Answer with the number of lines in the records that contain "down" and with nothing else.
▬▬▬▬▬▬▬▬▬▬
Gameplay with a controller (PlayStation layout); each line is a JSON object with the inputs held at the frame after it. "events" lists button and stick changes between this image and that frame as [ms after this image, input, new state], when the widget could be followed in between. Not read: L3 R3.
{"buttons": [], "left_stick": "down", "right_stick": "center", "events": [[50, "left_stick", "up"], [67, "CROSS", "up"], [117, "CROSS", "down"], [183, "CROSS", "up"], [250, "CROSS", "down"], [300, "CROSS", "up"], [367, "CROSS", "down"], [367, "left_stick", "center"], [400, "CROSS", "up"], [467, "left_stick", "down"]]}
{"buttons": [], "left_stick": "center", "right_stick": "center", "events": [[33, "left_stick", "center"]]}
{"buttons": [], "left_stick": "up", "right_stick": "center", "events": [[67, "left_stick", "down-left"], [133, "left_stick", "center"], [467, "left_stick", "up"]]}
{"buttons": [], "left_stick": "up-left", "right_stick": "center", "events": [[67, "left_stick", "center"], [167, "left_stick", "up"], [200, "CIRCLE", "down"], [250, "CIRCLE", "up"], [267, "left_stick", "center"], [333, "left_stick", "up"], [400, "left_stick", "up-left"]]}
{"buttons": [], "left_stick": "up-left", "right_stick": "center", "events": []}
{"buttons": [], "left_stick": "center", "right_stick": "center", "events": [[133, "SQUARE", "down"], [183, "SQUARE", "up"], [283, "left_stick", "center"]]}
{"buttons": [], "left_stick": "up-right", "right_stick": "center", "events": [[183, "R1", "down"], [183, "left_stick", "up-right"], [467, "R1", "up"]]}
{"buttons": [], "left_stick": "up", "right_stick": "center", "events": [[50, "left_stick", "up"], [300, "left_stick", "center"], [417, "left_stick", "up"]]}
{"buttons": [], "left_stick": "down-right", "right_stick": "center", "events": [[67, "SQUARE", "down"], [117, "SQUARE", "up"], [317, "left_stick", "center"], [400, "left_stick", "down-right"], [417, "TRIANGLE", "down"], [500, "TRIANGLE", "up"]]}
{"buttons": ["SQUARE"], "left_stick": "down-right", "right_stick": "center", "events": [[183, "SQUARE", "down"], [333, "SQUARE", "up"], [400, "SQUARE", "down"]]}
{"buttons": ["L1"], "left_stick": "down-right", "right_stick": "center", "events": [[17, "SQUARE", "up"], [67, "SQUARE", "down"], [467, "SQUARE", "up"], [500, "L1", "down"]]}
▬▬▬▬▬▬▬▬▬▬
#### Answer space
8